> [WHAT IS EXPECTED]: Both the line below containing "microscopy captured an" and the line containing "cells show strong", along with every line between them, should be repeated exactly; no other line belongs in the answer.

> [RAW DATA]:
● ● ● ●

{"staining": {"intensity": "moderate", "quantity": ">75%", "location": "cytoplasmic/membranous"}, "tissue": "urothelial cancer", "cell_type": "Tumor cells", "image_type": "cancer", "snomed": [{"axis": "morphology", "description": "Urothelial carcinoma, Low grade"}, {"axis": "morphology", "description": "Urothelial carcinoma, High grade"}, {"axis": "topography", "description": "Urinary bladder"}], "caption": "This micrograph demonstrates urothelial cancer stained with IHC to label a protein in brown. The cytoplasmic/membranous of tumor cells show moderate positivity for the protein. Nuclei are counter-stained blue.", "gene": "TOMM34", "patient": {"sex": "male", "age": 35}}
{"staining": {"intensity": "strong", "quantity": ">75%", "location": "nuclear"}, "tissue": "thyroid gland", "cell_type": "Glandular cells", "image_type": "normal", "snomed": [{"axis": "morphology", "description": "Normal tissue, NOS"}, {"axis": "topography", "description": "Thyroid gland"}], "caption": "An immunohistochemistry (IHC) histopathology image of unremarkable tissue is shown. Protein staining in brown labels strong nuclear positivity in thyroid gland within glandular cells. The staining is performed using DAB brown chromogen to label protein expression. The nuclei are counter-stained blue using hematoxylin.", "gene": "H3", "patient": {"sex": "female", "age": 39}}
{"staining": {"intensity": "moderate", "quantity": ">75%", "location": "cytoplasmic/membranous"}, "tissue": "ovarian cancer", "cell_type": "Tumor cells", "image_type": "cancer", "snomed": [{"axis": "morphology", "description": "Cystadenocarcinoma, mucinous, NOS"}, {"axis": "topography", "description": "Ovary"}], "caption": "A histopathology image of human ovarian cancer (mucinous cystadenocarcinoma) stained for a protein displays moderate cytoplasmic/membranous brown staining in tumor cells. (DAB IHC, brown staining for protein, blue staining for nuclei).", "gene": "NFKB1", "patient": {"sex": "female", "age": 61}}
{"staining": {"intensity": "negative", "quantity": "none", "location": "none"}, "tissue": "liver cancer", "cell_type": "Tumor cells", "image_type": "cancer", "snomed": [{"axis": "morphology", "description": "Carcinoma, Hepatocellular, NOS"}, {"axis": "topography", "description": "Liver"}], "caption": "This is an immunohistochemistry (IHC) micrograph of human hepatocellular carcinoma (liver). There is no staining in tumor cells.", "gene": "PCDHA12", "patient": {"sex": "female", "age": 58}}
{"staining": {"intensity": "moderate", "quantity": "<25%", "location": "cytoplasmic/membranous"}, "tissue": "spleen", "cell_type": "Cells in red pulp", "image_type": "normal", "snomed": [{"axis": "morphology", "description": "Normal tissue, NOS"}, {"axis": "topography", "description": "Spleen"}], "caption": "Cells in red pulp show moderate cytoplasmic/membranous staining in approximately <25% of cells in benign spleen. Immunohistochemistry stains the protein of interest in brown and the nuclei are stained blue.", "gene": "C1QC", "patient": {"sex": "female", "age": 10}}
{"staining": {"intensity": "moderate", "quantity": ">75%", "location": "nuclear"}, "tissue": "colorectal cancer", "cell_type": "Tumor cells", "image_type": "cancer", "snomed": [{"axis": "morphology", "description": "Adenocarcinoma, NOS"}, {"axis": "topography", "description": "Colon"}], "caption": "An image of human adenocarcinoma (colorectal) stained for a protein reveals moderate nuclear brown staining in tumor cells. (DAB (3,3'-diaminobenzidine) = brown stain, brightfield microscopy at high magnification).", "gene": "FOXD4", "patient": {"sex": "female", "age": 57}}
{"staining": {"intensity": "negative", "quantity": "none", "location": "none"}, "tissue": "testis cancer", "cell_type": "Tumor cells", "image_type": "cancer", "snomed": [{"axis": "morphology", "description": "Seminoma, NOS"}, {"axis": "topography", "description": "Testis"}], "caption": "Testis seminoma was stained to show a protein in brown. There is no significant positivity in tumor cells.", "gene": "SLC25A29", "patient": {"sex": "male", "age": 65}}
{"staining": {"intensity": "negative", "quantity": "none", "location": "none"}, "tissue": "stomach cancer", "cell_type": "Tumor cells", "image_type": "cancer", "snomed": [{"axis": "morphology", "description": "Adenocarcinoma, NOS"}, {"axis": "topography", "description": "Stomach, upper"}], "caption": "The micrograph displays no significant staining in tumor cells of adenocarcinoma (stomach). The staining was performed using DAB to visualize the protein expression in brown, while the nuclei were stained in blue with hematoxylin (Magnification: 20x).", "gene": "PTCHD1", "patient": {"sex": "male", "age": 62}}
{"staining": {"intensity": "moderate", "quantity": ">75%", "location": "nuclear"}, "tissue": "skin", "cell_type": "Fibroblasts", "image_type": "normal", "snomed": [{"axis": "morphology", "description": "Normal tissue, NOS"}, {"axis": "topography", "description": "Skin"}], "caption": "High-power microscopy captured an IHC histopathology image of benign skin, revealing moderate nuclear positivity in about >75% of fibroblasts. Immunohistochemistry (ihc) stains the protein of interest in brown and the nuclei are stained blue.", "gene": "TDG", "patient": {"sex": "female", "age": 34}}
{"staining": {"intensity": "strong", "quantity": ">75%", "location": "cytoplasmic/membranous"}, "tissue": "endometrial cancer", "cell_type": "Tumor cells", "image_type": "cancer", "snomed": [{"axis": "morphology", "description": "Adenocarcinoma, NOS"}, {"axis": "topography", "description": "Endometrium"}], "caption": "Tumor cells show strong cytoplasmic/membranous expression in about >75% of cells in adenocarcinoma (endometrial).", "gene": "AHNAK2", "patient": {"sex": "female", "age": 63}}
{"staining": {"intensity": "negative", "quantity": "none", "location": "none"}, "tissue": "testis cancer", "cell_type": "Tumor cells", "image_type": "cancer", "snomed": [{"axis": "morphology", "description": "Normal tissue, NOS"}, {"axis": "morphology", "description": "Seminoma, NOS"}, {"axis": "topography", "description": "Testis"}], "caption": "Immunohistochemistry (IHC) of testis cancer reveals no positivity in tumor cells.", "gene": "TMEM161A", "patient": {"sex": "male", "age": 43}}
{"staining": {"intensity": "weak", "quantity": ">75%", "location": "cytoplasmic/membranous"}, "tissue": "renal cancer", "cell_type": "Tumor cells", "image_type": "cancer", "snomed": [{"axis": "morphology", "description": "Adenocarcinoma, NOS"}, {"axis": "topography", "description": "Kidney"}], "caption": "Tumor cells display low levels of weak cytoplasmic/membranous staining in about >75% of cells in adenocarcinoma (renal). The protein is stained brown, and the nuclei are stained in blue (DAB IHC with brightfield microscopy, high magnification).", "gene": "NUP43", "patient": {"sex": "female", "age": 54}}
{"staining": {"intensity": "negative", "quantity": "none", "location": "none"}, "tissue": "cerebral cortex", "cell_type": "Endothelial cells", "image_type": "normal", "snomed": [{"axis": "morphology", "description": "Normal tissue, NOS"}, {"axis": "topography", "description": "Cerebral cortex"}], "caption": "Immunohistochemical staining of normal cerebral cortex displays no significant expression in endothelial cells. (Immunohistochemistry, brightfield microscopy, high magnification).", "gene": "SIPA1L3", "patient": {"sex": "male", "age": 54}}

● ● ● ●

> [REPLY]:
{"staining": {"intensity": "moderate", "quantity": ">75%", "location": "nuclear"}, "tissue": "skin", "cell_type": "Fibroblasts", "image_type": "normal", "snomed": [{"axis": "morphology", "description": "Normal tissue, NOS"}, {"axis": "topography", "description": "Skin"}], "caption": "High-power microscopy captured an IHC histopathology image of benign skin, revealing moderate nuclear positivity in about >75% of fibroblasts. Immunohistochemistry (ihc) stains the protein of interest in brown and the nuclei are stained blue.", "gene": "TDG", "patient": {"sex": "female", "age": 34}}
{"staining": {"intensity": "strong", "quantity": ">75%", "location": "cytoplasmic/membranous"}, "tissue": "endometrial cancer", "cell_type": "Tumor cells", "image_type": "cancer", "snomed": [{"axis": "morphology", "description": "Adenocarcinoma, NOS"}, {"axis": "topography", "description": "Endometrium"}], "caption": "Tumor cells show strong cytoplasmic/membranous expression in about >75% of cells in adenocarcinoma (endometrial).", "gene": "AHNAK2", "patient": {"sex": "female", "age": 63}}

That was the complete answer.